Tiro pela Culatra

Difícil interpretar as reais intenções do Ministro Edson Fachin ao anular, de forma monocrática, um lustro de diligências que instruíram julgamentos e levaram às condenações de Luiz Inácio Lula da Silva na 13ª Vara de Curitiba.  Ao arguir a competência do titular da Vara, o ex-juiz Sérgio Moro, Fachin remeteu os processos para a Justiça Federal de Brasília e restaurou, num passe de mágica, a elegibilidade de Lula.  Em princípio, me parece que o objetivo era salvar a Operação Lava Jato, da qual Fachin é relator e defensor, arquivando, por perda de objeto, o recurso da defesa de Lula sobre a suspeição de Moro.  O ex-juiz estaria, assim, a salvo de uma condenação por imparcialidade no julgamento do ex-Presidente e, por efeito dominó, de outros réus da Lava Jato. 

O tiro, no entanto, saiu pela culatra, graças à onipresente atuação de seu colega, o Ministro Gilmar Mendes, em prol de corruptos condenados.  Gilmar simplesmente pautou, na Segunda Turma do Supremo Tribunal Federal, seu voto de condenação a Moro e levou, de lambuja, o apoio de Lewandowski, produzindo empate, uma vez que Fachin e Cármen Lúcia já haviam votado pelo arquivamento da denúncia.  O processo encontra-se, assim, nas mãos do quinto membro da Turma, o Ministro Kássio Nunes Marques, que, por ser novato, pediu vista, alegando desconhecimento da causa.  Marques, que foi nomeado por Bolsonaro, está, portanto, diante de uma escolha de Sofia. Ou vota pela suspeição de Moro e decreta oficialmente o fim da Lava Jato, provocando a revisão de outras condenações, de Eduardo Cunha a Sérgio Cabral, ou absolve Moro, desafeto de Bolsonaro e seu principal concorrente num eventual segundo turno das eleições de 2022, o que desagradaria seu patrono.  

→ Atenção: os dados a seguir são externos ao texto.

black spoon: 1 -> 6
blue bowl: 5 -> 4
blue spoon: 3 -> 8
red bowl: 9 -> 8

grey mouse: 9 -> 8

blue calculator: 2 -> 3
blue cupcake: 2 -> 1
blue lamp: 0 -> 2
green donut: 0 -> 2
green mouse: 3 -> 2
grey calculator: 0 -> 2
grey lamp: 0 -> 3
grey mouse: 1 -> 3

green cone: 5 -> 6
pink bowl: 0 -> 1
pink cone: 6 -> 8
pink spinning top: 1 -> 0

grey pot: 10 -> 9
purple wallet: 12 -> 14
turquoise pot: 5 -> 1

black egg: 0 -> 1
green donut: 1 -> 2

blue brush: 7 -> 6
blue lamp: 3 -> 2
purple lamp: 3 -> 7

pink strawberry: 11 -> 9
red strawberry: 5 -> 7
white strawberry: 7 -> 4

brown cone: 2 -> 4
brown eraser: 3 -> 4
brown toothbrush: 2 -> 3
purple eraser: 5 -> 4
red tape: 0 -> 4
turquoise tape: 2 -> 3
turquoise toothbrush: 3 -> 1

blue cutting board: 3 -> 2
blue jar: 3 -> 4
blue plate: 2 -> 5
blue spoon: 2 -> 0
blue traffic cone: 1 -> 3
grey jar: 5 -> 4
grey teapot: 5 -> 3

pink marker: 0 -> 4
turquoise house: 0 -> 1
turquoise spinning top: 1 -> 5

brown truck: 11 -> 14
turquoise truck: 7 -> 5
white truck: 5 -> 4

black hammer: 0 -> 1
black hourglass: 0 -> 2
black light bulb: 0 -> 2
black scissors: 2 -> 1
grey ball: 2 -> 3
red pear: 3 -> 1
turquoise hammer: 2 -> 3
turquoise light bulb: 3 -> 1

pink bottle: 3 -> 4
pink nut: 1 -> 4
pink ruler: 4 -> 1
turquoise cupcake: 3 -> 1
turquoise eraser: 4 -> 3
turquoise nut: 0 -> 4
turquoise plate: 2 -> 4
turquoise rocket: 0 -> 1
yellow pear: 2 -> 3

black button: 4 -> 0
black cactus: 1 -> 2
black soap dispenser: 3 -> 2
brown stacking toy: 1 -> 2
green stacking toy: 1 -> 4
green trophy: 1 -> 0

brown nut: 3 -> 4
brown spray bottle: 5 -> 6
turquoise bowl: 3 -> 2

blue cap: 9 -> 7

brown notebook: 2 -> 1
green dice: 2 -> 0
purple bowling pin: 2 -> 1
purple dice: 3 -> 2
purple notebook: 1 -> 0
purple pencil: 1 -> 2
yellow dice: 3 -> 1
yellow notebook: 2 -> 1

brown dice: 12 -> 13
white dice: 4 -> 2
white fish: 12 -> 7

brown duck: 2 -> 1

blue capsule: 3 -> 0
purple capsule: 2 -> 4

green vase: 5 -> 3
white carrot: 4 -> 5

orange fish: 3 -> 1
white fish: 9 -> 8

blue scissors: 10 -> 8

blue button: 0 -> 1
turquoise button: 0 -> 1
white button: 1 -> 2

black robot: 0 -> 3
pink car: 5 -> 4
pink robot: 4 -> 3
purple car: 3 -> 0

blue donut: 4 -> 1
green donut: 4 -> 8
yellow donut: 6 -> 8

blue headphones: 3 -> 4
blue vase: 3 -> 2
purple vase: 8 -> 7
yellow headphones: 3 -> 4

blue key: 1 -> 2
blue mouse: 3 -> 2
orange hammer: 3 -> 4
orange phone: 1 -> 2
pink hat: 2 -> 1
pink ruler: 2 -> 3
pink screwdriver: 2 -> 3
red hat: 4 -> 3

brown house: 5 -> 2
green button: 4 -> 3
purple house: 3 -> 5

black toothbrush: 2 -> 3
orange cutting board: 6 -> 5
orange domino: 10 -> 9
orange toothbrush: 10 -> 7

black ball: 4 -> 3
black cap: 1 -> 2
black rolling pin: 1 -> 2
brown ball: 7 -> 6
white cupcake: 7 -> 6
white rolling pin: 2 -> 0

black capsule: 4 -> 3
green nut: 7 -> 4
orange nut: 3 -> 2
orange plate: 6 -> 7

Mas, a meu ver, a principal consequência da decisão de Fachin foi reeditar a polarização entre Lula e Bolsonaro. Frustrou, assim, os esforços que vêm sendo empreendidos, da centro-esquerda à centro-direita, de construir, para 2022, uma candidatura que represente os valores democráticos e demonstre responsabilidade social.  O país precisa ser liberado da incompetência, do ultraliberalismo, que, juntamente com a covid-19, paralisou a economia, e do ranço de autoritarismo do governo Bolsonaro.  Ao mesmo tempo, necessita ser resguardado da corrupção disseminada pelos governos petistas.  A possibilidade de Lula candidatar-se às próximas eleições não inviabiliza a terceira via, mas a torna mais difícil de ser costurada, tendo em vista a tendência do eleitorado à radicalização.  

A saída seria o plenário do STF restabelecer o status quo ante bellum, ou seja, repor tudo como dantes no quartel de Abrantes.  Anular a decisão de Fachin, enquanto Nunes Marques, a exemplo do que Gilmar Mendes já o fez (pediu vista do processo em dezembro de 2018 e somente agora o liberou), retém o voto sobre a suspeição de Moro por dois anos mais.  Por outro lado, os petistas temem que Nunes Marques, cujo desempenho, até agora, tem sido pífio, utilize o caso para estrear na Corte sob as luzes da ribalta, inocentando Moro, apesar de Bolsonaro, em defesa do que seria um bem maior, ou seja, o legado da Lava Jato.  De qualquer forma, o difícil mesmo será reverter a ficha limpa do Lula.